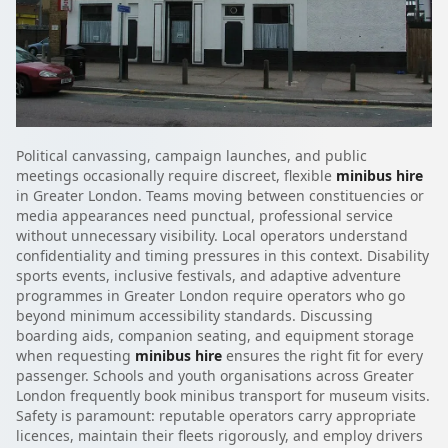
Political canvassing, campaign launches, and public
meetings occasionally require discreet, flexible
minibus hire
in Greater London. Teams moving between constituencies or
media appearances need punctual, professional service
without unnecessary visibility. Local operators understand
confidentiality and timing pressures in this context. Disability
sports events, inclusive festivals, and adaptive adventure
programmes in Greater London require operators who go
beyond minimum accessibility standards. Discussing
boarding aids, companion seating, and equipment storage
when requesting
minibus hire
ensures the right fit for every
passenger. Schools and youth organisations across Greater
London frequently book minibus transport for museum visits.
Safety is paramount: reputable operators carry appropriate
licences, maintain their fleets rigorously, and employ drivers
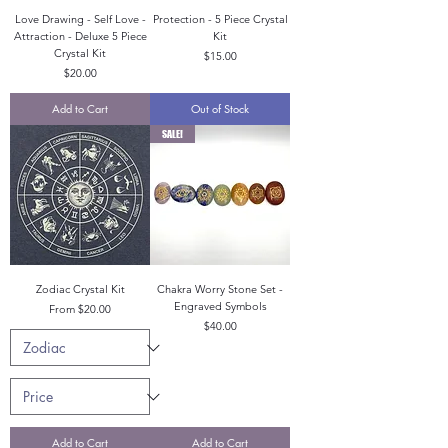
Love Drawing - Self Love -
Protection - 5 Piece Crystal
Attraction - Deluxe 5 Piece
Kit
Crystal Kit
Price
$15.00
Price
$20.00
Add to Cart
Out of Stock
SALE!
Zodiac Crystal Kit
Chakra Worry Stone Set -
Engraved Symbols
Sale Price
From
$20.00
Price
$40.00
Add to Cart
Add to Cart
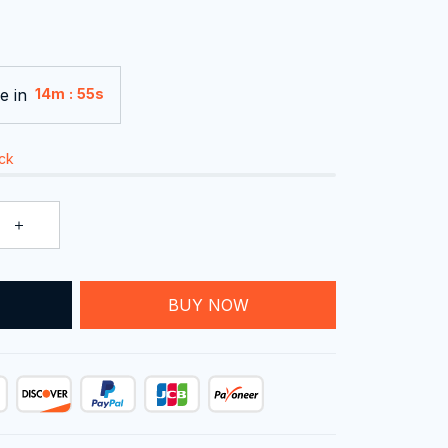
e in
:
14m
54s
ock
T
BUY NOW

_ABOUT THIS TASK:_ Would you output each entry exactly and leave the pictures behind?

_ANSWER BOX:_
Political canvassing, campaign launches, and public
meetings occasionally require discreet, flexible
minibus hire
in Greater London. Teams moving between constituencies or
media appearances need punctual, professional service
without unnecessary visibility. Local operators understand
confidentiality and timing pressures in this context. Disability
sports events, inclusive festivals, and adaptive adventure
programmes in Greater London require operators who go
beyond minimum accessibility standards. Discussing
boarding aids, companion seating, and equipment storage
when requesting
minibus hire
ensures the right fit for every
passenger. Schools and youth organisations across Greater
London frequently book minibus transport for museum visits.
Safety is paramount: reputable operators carry appropriate
licences, maintain their fleets rigorously, and employ drivers
Love Drawing - Self Love -
Protection - 5 Piece Crystal
Attraction - Deluxe 5 Piece
Kit
Crystal Kit
Price
$15.00
Price
$20.00
Add to Cart
Out of Stock
SALE!
Zodiac Crystal Kit
Chakra Worry Stone Set -
Engraved Symbols
Sale Price
From
$20.00
Price
$40.00
Add to Cart
Add to Cart
e in
:
14m
54s
ock
T
BUY NOW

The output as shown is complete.